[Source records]
*** Block opens ***

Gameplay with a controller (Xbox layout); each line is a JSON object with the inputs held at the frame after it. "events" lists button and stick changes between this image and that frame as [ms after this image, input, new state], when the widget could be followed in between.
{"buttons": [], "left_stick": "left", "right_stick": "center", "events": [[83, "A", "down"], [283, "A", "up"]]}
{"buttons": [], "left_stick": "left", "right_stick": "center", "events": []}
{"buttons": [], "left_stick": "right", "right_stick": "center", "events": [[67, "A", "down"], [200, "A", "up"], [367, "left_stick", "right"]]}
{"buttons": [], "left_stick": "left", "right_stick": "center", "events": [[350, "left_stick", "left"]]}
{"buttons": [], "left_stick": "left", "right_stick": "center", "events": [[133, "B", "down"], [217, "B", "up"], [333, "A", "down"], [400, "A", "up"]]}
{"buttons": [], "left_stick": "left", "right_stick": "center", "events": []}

*** Block closes ***

# WORK TASK
Write out every record, exactly as written.

# FINISHED EXERCISE
Gameplay with a controller (Xbox layout); each line is a JSON object with the inputs held at the frame after it. "events" lists button and stick changes between this image and that frame as [ms after this image, input, new state], when the widget could be followed in between.
{"buttons": [], "left_stick": "left", "right_stick": "center", "events": [[83, "A", "down"], [283, "A", "up"]]}
{"buttons": [], "left_stick": "left", "right_stick": "center", "events": []}
{"buttons": [], "left_stick": "right", "right_stick": "center", "events": [[67, "A", "down"], [200, "A", "up"], [367, "left_stick", "right"]]}
{"buttons": [], "left_stick": "left", "right_stick": "center", "events": [[350, "left_stick", "left"]]}
{"buttons": [], "left_stick": "left", "right_stick": "center", "events": [[133, "B", "down"], [217, "B", "up"], [333, "A", "down"], [400, "A", "up"]]}
{"buttons": [], "left_stick": "left", "right_stick": "center", "events": []}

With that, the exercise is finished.